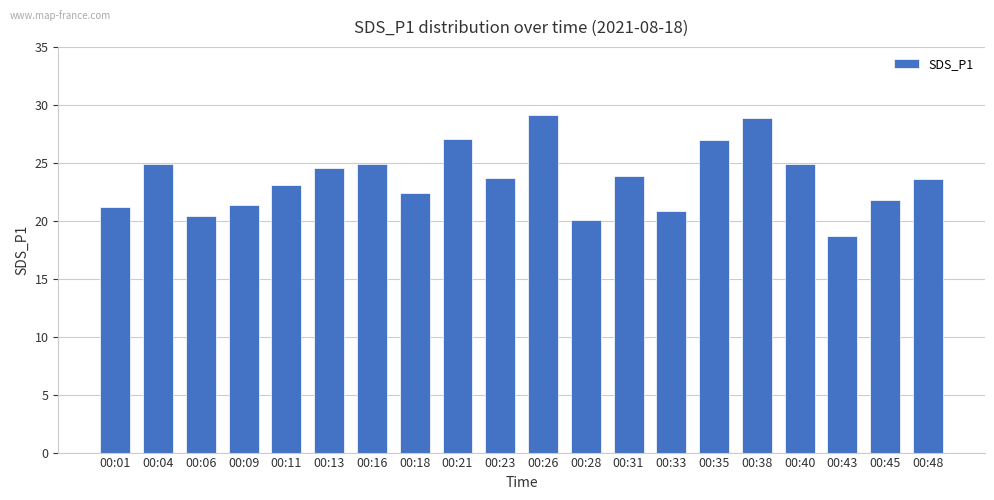

True or false: the data shows 35.5 at 00:48.

False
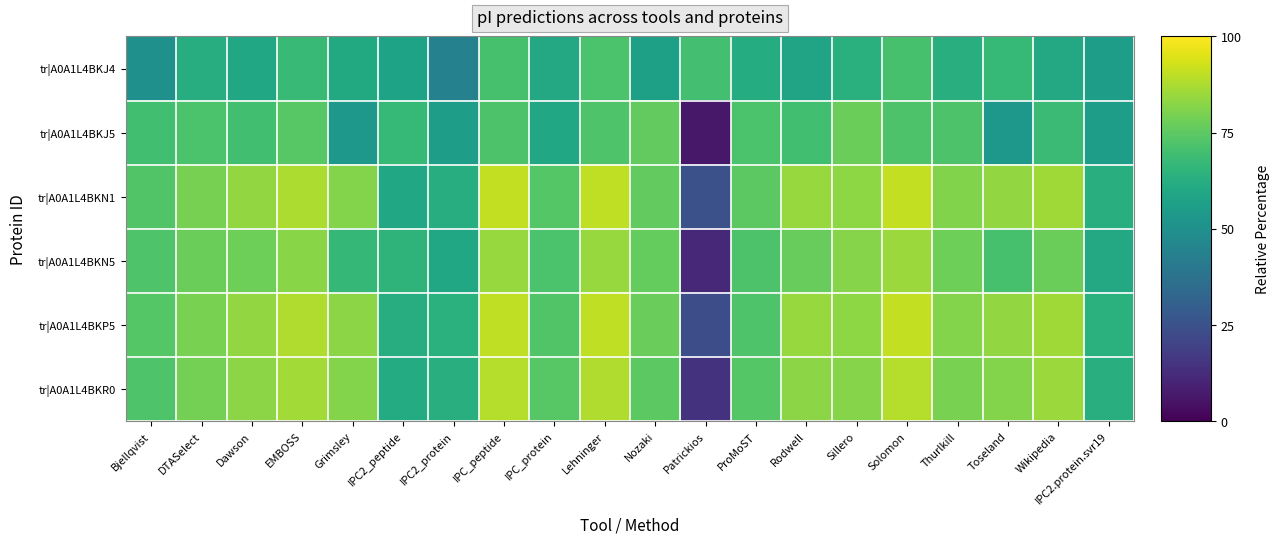

What is the total value across all series at EMBOSS?

485.8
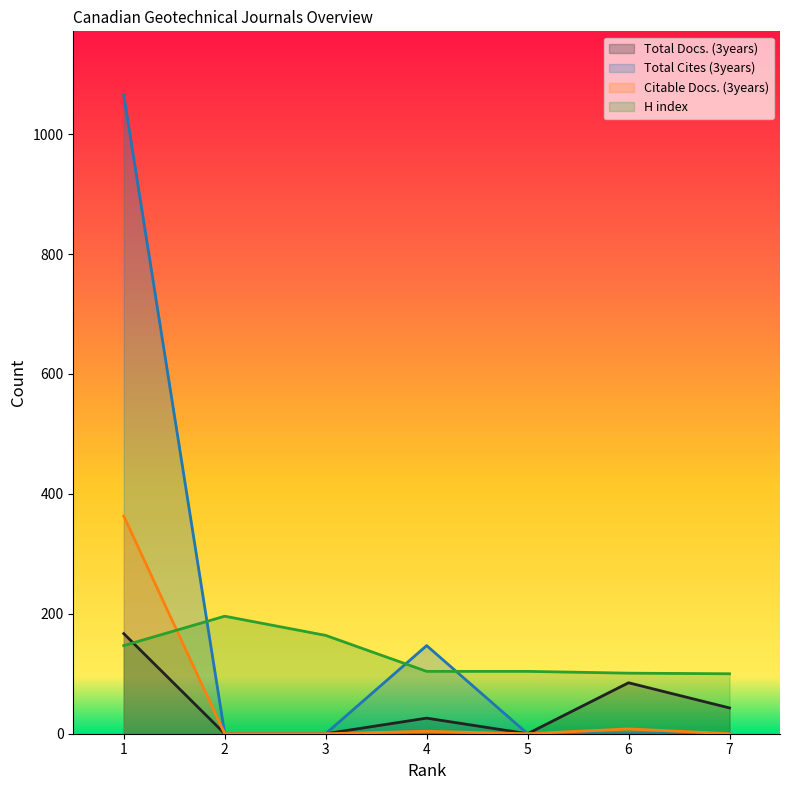

The H index series shows 196 at 2. True or false?

True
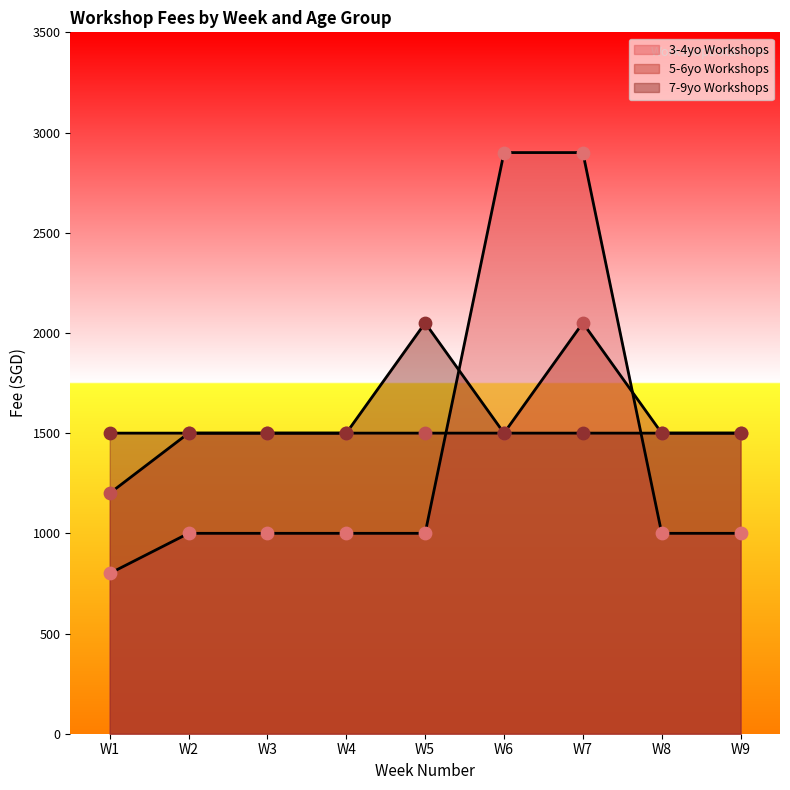

Which series reaches the minimum Y coordinate?

3-4yo Workshops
○ ○ ○ ○ ○
__What is being asked__
Please write out the listing above line for line, with every word and figure unchanged, and leave out the pictures.

__Result__
True or false: the data shows 35.5 at 00:48.

False

What is the total value across all series at EMBOSS?

485.8

The H index series shows 196 at 2. True or false?

True

Which series reaches the minimum Y coordinate?

3-4yo Workshops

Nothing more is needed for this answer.